Collected data —
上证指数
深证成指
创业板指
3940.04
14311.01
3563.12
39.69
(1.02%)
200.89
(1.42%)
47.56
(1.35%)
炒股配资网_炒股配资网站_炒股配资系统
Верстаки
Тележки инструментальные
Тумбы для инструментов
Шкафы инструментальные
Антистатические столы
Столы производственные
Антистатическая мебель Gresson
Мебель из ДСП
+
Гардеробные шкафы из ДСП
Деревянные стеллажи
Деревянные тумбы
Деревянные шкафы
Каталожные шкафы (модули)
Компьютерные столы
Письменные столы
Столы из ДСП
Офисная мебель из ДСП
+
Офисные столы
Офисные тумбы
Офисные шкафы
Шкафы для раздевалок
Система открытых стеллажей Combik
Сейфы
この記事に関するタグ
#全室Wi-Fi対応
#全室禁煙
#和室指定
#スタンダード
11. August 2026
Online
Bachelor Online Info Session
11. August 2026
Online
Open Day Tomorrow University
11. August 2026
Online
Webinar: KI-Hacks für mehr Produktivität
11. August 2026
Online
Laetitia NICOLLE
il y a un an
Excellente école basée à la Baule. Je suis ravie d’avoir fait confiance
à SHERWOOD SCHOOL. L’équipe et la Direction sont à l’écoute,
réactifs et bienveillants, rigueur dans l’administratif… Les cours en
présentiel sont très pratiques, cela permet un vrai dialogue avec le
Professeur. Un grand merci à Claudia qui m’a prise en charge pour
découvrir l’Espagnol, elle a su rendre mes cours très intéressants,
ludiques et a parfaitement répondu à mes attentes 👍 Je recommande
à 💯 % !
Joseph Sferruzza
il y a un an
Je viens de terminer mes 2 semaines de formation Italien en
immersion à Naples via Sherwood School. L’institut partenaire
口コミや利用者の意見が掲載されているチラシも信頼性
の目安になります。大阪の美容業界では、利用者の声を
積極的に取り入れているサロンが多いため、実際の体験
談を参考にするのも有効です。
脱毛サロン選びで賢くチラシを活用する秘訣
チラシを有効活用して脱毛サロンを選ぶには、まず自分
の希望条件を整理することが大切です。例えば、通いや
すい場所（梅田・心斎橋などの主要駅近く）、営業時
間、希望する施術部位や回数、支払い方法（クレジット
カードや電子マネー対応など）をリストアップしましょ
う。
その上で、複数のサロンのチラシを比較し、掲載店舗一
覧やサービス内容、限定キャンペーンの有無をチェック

Directions for this task —
Edit the records above by replacing every "Online" with "Offline", keeping all other text the same.

Solution for this problem —
上证指数
深证成指
创业板指
3940.04
14311.01
3563.12
39.69
(1.02%)
200.89
(1.42%)
47.56
(1.35%)
炒股配资网_炒股配资网站_炒股配资系统
Верстаки
Тележки инструментальные
Тумбы для инструментов
Шкафы инструментальные
Антистатические столы
Столы производственные
Антистатическая мебель Gresson
Мебель из ДСП
+
Гардеробные шкафы из ДСП
Деревянные стеллажи
Деревянные тумбы
Деревянные шкафы
Каталожные шкафы (модули)
Компьютерные столы
Письменные столы
Столы из ДСП
Офисная мебель из ДСП
+
Офисные столы
Офисные тумбы
Офисные шкафы
Шкафы для раздевалок
Система открытых стеллажей Combik
Сейфы
この記事に関するタグ
#全室Wi-Fi対応
#全室禁煙
#和室指定
#スタンダード
11. August 2026
Offline
Bachelor Offline Info Session
11. August 2026
Offline
Open Day Tomorrow University
11. August 2026
Offline
Webinar: KI-Hacks für mehr Produktivität
11. August 2026
Offline
Laetitia NICOLLE
il y a un an
Excellente école basée à la Baule. Je suis ravie d’avoir fait confiance
à SHERWOOD SCHOOL. L’équipe et la Direction sont à l’écoute,
réactifs et bienveillants, rigueur dans l’administratif… Les cours en
présentiel sont très pratiques, cela permet un vrai dialogue avec le
Professeur. Un grand merci à Claudia qui m’a prise en charge pour
découvrir l’Espagnol, elle a su rendre mes cours très intéressants,
ludiques et a parfaitement répondu à mes attentes 👍 Je recommande
à 💯 % !
Joseph Sferruzza
il y a un an
Je viens de terminer mes 2 semaines de formation Italien en
immersion à Naples via Sherwood School. L’institut partenaire
口コミや利用者の意見が掲載されているチラシも信頼性
の目安になります。大阪の美容業界では、利用者の声を
積極的に取り入れているサロンが多いため、実際の体験
談を参考にするのも有効です。
脱毛サロン選びで賢くチラシを活用する秘訣
チラシを有効活用して脱毛サロンを選ぶには、まず自分
の希望条件を整理することが大切です。例えば、通いや
すい場所（梅田・心斎橋などの主要駅近く）、営業時
間、希望する施術部位や回数、支払い方法（クレジット
カードや電子マネー対応など）をリストアップしましょ
う。
その上で、複数のサロンのチラシを比較し、掲載店舗一
覧やサービス内容、限定キャンペーンの有無をチェック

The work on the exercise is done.